I agree.  I think with any kind of entertainment, technical ability and appeal aren't always the same thing, and who is to say which is most important.  For example, Johnny Cash and Bob Dylan wouldn't win on American idol or The Voice, but they sure did have a lot of appeal that gave them a great, long career above others who may have actually had better singing ability. 

Off-Topic Discussion / Re: How much is a decent box-office?
« on: December 27, 2014, 12:58:27 PM »
No ideas?  This is the only movie related forum I'm on, so I'm sure the other forums I'm on would be useless to ask this question.

Off-Topic Discussion / How much is a decent box-office?
« on: December 25, 2014, 04:22:15 PM »
In this day and time, how much would you say a movie has to make at the box=office to at least be memorable and for it to be considered a decent take?  I realize that if a movie's budget is $300,000,000 and it grosses $100,000,000 it's not good, or if it's budget was $25,000,000, and it grosses $75,000,000, it was a success.  But, regardless of budget, isn't there an amount that one can say enough people saw it that it was a decent film?  After all, what average person keeps up with profit?

I have always wondered this, but I recently looked at a list on the MSN page titled, "15 Movies You Already Forgot About."  I have listed a few with domestic and world-wide gross in millions: "The Monuments Men" ($78, $155),  "Hercules," ($72, $243),  and "Into the Storm," ($47, $156).  I realize none of those are Titanics, and they may not have made back the budget, althought i believe "The Monuments men" did, isn't that decent?  How much does a movie have to make to be memorable? 

Except for the Ocean's movies, George Clooney, for example, rarely breaks $100 mil with his pictures,  and he is considered one of the biggest movie stars around.  So, how does all this work?

General Discussion / Re: What was the last Eastwood film you watched?
« on: December 18, 2014, 08:11:18 PM »

LOL! Yes!

Lately I have watched, for the first time, several Clint films off of the dvd, but had only seen them before on broadcast tv. A lot of differences!

Josey and Unforgiven are easy to put in high places in my book, too. It can really cheer me up to see Josey Wales overcome all of his enemies. Uhhh, Will Munny did it too, didn't he?

I have been noticing that your icon is Preacher in Pale Rider. What you think about that film?

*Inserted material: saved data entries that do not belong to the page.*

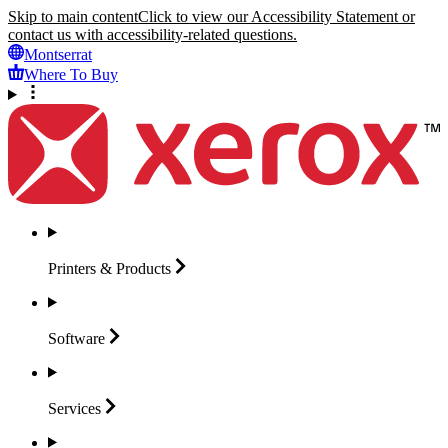
Skip to main content
Click to view our Accessibility Statement or
contact us with accessibility-related questions.
Montserrat
Where To Buy
Printers &
Products
Software
Services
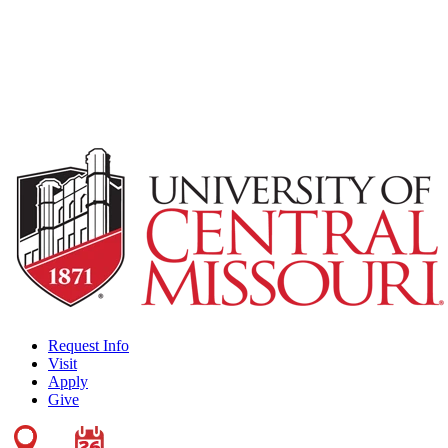
Request Info
Visit
Apply
Give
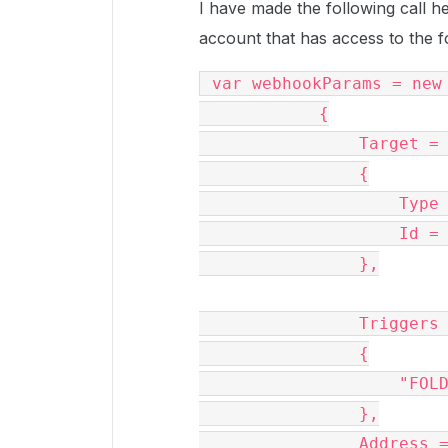
I have made the following call 
account that has access to the f
 var webhookParams = new BoxWebhookRequest

            {

                Target = new BoxRequestEntity()

                {

                    Type = BoxType.folder,

                    Id = "***number removed for privacy***05"

                },

                Triggers = new List()

                {

                    "FOLDER.CREATED"

                },

                Address = "myurl.com/somewhere"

Pale Rider is not only one of my favorite Eastwood films, it's one of my favorite films of all time.  When I wrote that Josey Wales was a close second, I almost erased and include Pale Rider; I believe I have praised it here before.  It's difficult to describe why I like it so much; I've probably seen it 100 times since it's release. 

I originally saw it as a teenager.  It had been a while since Clint had made a western.  Pale Rider was pure Clint.  He was kicking but, it had the feel of a great western, and he was kicking but. that did it for me.

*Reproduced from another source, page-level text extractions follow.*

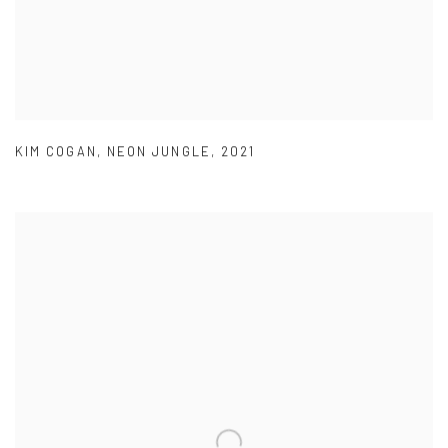
KIM COGAN
,
NEON JUNGLE
,
2021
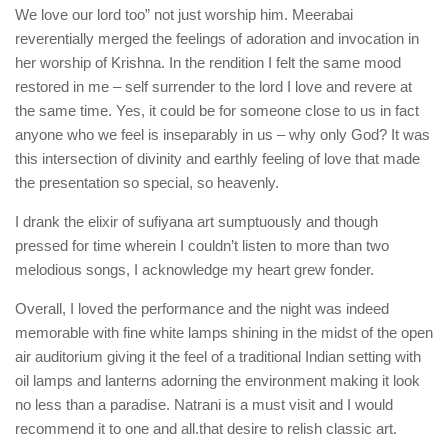
We love our lord too” not just worship him. Meerabai
reverentially merged the feelings of adoration and invocation in
her worship of Krishna. In the rendition I felt the same mood
restored in me – self surrender to the lord I love and revere at
the same time. Yes, it could be for someone close to us in fact
anyone who we feel is inseparably in us – why only God? It was
this intersection of divinity and earthly feeling of love that made
the presentation so special, so heavenly.
I drank the elixir of sufiyana art sumptuously and though
pressed for time wherein I couldn’t listen to more than two
melodious songs, I acknowledge my heart grew fonder.
Overall, I loved the performance and the night was indeed
memorable with fine white lamps shining in the midst of the open
air auditorium giving it the feel of a traditional Indian setting with
oil lamps and lanterns adorning the environment making it look
no less than a paradise. Natrani is a must visit and I would
recommend it to one and all.that desire to relish classic art.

Some may find it unusual that I like it so much.  It's not the masterpiece that Unforgiven is, but it was just smooth flowing, not too long or short, and pure Clint.  I love it.

General Discussion / Re: What was the last Eastwood film you watched?
« on: December 15, 2014, 03:34:49 PM »

Sounds like a guy that has got his hands to grab some good film enjoyment.

What did you think about them?


Except for Thunderbolt, I've seen all of them many times.  Thunderbolt was good, but not a favorite.  I absolutely love Josey Wales and Dirty Harry.   I think that if Unforgiven was his best western, Josey Wales is a close second for me.    I got my first exposure to these when they were shown on tv all the time in the late 70s and early 80s.  It's interesting to see the scenes that were deleted and language that was edited for tv.   Some of the things the head biker said in EWWBL and AWWYC is hilarious unedited.

General Discussion / Re: What was the last Eastwood film you watched?
« on: December 14, 2014, 06:39:48 PM »
I've been on a roll lately.  In the last couple of weeks, I've watched, in order:

Dirty Harry
The Outlaw Josey Wales
The Enforcer
Thunderbolt and Lightfoot
Every Which Way But Loose
Any Which Way You Can

Sounds like a guy with time on his hands doesn't it? ;)

Clint Eastwood Westerns / Re: When did the Spaghettis become iconic?
« on: December 06, 2014, 02:01:28 PM »
Having lived in Europe as a teen when all 3 Leone Clint-westerns came out, I can distinctly remember that Clint was a huge star in Europe when those movies were seen.  I also remember like it was yesterday, that when I first saw Fistful of Dollars, Clint immediately became my movie hero.  I remember seeing all 3 of these movies multiple times at the theatre back then. As with most great classic movies, the 3 westerns became "classic" at some later time rather than when they first came out.  People knew however that they were seeing a star and a movie style that they had never seen before after watching these films.

Interesting.  Were you familiar with Clint from Rawhide, or were the trilogy films your first exposure to him?

Clint Eastwood Westerns / Re: When did the Spaghettis become iconic?
« on: December 01, 2014, 08:02:08 PM »
Well, the best I can reconstruct my young days many years ago today, ......When I saw Dirty Harry in its first-run in 'bout 71 or whenever, in the first few minutes, in the confrontation between Fallen Thug and Harry, I recognized remarkable acting ability and star quality in Clint Eastwood. I really enjoyed seeing him act. I suppose that you could say that made him a potential icon for me, although I never did, and, don't now, place too much stock in idolizing media personalities.

So, back in the day, I was not especially looking for any media personality to idolize. But when I did happen to see my first spag. wes., porbly Few Dollars More, I was subconsciously imprinted on appreciating Clint as an actor and appreciating his screen persona as a role model.

Harry and Manwith have a few common characteristics which appeal strongly to people who want to have lives that are free, peaceful, safe, not subjugated by the attacks of crooks. Harry and Manwith are defending heroes. They are meaner and more powerful than the crooks. BUT IN THE NAME OF HONEST PEOPLE HAVING PEACEFUL AND SAFE LIVES.

So, in summation, Dirty Harry, the hero,  set me up for my later seeing, out of time, the earlier spag. wes.s and recognizing the beloved heroic icons represented in both the Harry movies and the Trilogy.

Why not Hang Em High? Because, Jed Cooper was on a leash. He was not as MEAN in the pursuit  of righteous justice as was Harry or Manwith. The primal sense of just revenge runs strong in the blood of most humans who call themselves civilized. The Lion Of Judah and the Buddha and the old Paiyute Wovoka,  say "turn another cheek", but most of us want "an eye for an eye, and, a tooth for a tooth". So we respond strongly to the strong and ruthless meanness of Harry or Manwith to obtain "a tooth for a tooth". The strong righteousness meanness becomes iconic.

To say it again(?) the Trilogy became iconic for me when I first recognized the same righteous meanness in Manwith that I first saw in Harry.


I appreciate the response and your personal experience.   Are you saying that your experience probably reflects when they became bigger to everyone; the popularity of Dirty Harry is what did it?